PROBLEM TO WORK ON: Repeat the records below exactly, beginning at the first line and finishing with the line that contains "content. In this".

***

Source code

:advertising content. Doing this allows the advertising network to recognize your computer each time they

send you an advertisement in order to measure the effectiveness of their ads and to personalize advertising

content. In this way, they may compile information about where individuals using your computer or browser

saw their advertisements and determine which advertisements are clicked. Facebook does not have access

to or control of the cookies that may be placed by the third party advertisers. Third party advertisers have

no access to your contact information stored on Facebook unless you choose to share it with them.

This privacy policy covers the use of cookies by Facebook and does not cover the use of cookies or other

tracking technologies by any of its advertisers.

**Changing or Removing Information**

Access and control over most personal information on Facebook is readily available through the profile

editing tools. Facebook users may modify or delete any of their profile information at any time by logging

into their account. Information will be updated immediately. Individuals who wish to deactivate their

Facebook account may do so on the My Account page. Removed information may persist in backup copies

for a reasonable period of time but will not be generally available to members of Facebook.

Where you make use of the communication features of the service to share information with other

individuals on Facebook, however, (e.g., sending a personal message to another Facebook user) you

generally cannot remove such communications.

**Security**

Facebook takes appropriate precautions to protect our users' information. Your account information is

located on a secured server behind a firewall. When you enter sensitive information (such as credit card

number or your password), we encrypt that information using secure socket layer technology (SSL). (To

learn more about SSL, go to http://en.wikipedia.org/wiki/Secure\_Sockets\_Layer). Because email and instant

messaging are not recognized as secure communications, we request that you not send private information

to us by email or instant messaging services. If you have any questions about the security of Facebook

***

TASK ANSWER:
Source code

:advertising content. Doing this allows the advertising network to recognize your computer each time they

send you an advertisement in order to measure the effectiveness of their ads and to personalize advertising

content. In this way, they may compile information about where individuals using your computer or browser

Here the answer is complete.